(Hélio Schwartsman, colunista da Folha)
Para os dicionários, “homem público” é o indivíduo que se consagra à política ou que ocupa um alto posto no Estado. Já “mulher pública” significa “puta” mesmo. E o “dinheiro público”? Está mais para a versão masculina do adjetivo ou para a feminina?
Embora homens públicos sempre mencionem o dinheiro público como algo ao qual se reservam as mais elevadas considerações, o que verificamos na prática é que ele é frequentemente tratado como mulheres públicas, isto é, submetido às mais variadas formas de abuso, tanto no sentido de delito penal, como no moral.
A primeira parte é autoevidente em tempos de Lava Jato. Cumprem pena por desviar dinheiro público várias categorias de homens públicos, incluindo um ex-presidente. A fila dos envolvidos que aguardam pronunciamento da Justiça é maior que a de bordel em dia de pagamento.
Já a segunda, até por ser mais difícil de visualizar, se revela mais pervasiva, quase insidiosa. As pessoas agem como se o dinheiro público fosse um recurso infinito que se materializa a um toque de caneta dos homens públicos. Um setor enfrenta dificuldades? É só pedir um subsídio ao governo. Empresários fizeram maus investimentos e não conseguem pagar os empréstimos que contraíram? É só berrar bem alto e obter um perdão de dívidas.

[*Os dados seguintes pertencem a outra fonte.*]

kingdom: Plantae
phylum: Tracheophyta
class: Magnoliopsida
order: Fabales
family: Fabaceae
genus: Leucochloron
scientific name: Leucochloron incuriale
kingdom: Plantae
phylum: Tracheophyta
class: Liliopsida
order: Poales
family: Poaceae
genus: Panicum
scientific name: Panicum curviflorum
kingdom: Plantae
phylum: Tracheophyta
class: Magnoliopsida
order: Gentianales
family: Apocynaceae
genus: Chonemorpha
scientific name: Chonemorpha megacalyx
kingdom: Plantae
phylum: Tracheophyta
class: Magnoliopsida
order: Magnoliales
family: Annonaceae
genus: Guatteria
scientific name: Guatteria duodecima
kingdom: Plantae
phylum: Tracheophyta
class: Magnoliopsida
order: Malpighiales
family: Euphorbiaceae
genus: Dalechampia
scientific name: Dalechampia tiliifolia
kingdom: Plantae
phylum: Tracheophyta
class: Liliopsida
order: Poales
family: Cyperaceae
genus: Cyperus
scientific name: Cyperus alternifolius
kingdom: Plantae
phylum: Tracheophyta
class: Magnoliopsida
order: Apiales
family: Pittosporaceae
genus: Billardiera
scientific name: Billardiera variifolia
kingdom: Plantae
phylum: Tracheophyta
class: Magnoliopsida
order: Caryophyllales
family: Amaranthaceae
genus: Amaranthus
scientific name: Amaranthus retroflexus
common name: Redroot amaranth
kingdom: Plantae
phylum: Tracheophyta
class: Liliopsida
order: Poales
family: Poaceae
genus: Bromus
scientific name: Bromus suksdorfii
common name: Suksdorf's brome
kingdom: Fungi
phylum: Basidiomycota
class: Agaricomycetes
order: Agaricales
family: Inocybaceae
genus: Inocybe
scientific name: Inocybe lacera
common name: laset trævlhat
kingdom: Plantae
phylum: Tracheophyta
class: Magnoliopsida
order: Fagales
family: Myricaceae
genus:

Se o homem público à frente do governo estiver sob o risco de ser preso por ter desviado dinheiro público, até quem não pediu nada recebe alguma subvenção oficial. Eu, por exemplo, ganhei diesel mais barato.
O problema desse sistema generoso é que os recursos não são infinitos, o que significa que é a população que acabará pagando por todas as vantagens oferecidas. Mas, como o regime tributário é opaco, o benefício é bem mais visível que os ônus, de modo que poucos reclamam.
Não sou moralista, mas se quisermos mudar as coisas por aqui, teremos de tratar o dinheiro público menos como mulheres públicas e mais como “moças donzelas”.